I stand there, over my dead body. I hear the heart machine going off, indicating I'm dead. Nurses rush in, and feel for a pulse. How stupid. The machine says it all. One of the nurses notices my pill container. She swears under her breath, knowing there's no way they can revive me.

Then I look at the doorway, and Francesca is standing there, leaning against the door frame. She's crying. I didn't know her, yet, I know I'll miss her. She's the only one who knew what I was going through. "Get out of the way please!" I hear my mother shout at Francesca, and my mom and dad, rush over to my dead body. My mom breaks down crying, and my dad holds her. He's crying too. I feel quilt, because they lost all they had left. Their last child. But I wanted this. It was my key to happiness.

All of a sudden, a bright light hurts my eyes. I look at everyone, rushing around. And my parents tangled in each other's arms, crying. No one else notices the light. I look at it, and I see Julian at the end of it. It looks like a tunnel, and at the end, there's Julian. And my grandmother, Pattie. I sniff, crying. Happy to see them.

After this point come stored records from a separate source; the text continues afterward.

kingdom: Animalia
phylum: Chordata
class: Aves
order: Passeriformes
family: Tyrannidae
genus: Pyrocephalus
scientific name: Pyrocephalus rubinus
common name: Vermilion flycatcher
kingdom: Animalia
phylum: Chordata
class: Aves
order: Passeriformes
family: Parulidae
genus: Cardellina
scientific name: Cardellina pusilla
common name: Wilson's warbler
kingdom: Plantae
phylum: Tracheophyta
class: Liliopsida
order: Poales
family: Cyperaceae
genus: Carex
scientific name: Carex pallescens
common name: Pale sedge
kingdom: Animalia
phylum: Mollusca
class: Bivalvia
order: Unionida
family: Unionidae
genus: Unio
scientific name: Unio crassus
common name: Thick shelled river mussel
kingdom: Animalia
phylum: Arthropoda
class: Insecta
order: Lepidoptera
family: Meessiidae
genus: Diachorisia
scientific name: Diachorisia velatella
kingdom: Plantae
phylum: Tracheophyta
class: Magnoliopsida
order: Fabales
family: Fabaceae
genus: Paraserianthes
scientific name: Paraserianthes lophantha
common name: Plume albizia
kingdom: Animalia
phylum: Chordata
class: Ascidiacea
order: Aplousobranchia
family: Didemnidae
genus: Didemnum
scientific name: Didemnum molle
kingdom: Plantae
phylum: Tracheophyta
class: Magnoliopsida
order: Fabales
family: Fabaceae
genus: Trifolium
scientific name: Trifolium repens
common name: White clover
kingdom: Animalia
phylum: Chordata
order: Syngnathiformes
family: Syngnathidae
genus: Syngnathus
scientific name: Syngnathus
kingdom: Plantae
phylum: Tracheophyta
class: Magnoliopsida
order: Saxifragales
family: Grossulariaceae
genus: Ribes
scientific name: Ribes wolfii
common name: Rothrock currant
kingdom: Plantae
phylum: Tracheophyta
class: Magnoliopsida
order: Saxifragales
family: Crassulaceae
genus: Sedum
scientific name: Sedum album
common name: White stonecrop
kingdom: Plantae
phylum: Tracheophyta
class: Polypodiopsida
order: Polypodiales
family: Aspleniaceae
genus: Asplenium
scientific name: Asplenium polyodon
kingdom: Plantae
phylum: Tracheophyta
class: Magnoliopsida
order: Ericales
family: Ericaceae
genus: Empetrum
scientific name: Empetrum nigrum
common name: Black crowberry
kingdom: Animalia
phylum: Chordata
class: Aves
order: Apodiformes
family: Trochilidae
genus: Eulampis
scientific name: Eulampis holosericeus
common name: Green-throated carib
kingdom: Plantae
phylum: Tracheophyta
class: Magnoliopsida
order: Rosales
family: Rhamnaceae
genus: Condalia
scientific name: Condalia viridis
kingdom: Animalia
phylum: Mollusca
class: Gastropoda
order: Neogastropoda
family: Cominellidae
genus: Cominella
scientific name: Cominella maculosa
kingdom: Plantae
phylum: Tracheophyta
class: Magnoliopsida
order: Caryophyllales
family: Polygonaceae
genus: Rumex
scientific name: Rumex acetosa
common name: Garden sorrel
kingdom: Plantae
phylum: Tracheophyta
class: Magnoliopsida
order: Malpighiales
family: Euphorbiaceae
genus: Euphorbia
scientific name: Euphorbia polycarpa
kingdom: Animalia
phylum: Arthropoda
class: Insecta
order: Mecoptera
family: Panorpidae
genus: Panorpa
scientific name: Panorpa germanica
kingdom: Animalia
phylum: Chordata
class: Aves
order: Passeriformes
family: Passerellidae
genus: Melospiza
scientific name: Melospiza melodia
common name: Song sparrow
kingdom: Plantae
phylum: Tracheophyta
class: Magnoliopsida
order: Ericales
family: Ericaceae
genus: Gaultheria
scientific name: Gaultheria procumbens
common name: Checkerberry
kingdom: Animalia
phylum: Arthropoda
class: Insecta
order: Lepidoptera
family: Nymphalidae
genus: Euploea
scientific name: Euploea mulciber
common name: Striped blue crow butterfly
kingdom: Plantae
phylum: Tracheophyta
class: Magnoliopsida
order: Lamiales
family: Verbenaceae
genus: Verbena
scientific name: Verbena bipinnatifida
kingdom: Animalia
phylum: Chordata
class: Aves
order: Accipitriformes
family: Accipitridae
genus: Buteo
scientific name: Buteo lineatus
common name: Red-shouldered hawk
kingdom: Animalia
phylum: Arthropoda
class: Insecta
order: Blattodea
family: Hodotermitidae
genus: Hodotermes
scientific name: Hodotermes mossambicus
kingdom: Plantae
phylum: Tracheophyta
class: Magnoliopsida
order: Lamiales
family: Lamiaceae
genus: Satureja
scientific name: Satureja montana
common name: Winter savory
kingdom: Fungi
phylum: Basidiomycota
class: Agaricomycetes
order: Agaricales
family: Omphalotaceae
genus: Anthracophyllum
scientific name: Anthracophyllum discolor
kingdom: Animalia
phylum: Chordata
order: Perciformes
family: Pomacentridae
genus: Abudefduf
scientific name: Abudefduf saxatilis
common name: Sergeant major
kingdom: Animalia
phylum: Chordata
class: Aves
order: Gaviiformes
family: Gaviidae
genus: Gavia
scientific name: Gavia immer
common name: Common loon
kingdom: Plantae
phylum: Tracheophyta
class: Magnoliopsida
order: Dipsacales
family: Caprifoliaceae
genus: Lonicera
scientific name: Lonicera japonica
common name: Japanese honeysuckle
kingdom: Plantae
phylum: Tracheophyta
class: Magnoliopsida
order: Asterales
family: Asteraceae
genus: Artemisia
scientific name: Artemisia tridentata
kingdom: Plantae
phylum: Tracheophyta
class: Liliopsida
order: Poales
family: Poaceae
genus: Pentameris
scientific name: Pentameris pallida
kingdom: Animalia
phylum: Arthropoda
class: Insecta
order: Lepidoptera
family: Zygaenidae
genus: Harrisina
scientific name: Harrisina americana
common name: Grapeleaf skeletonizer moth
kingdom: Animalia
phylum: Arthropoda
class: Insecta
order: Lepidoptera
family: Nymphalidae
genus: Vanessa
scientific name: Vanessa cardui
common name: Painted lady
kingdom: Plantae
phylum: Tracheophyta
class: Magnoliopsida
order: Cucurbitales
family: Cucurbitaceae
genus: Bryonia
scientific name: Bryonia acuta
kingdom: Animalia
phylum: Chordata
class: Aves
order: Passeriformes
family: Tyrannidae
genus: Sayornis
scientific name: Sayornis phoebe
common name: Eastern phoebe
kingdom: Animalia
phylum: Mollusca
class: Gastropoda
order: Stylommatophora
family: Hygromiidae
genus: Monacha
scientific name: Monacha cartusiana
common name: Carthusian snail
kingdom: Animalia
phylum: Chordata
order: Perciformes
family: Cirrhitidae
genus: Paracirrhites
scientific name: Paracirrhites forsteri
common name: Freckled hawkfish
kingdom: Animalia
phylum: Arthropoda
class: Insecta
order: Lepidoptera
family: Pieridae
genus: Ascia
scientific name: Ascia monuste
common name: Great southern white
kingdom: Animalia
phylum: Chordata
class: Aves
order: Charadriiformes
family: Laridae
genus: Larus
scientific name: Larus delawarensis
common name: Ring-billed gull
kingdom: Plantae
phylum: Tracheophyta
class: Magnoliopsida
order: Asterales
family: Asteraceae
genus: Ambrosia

I start walking through the tunnel, and look back behind me. My mom's head is buried in my neck, my body's neck, and she's sobbing. Sobbing more than I've ever seen her. My dad's punching the chair, and he's crying too. I shudder, and keep walking through.

^^ ^

After walking, for what seems like miles, I reach the inviting light. It's bright here, and I look down at what I'm wearing. I'm wearing a white gown, and my color is back to it's tan self, and my hair's back. As thick as it was when I was younger. "Welcome sis, I've been waiting for you," Julian says, smiling me. I sniff, and smile and throw my arms around his neck. I  next, hug my grandmother. Julian holds out his hand to me, and I take it, then grandma holds out hers, and I grab it.

"There's someone, we want you to meet," She says. And we walk through a golden gate, and I look at white, and people every where. I'm in Heaven. At peace.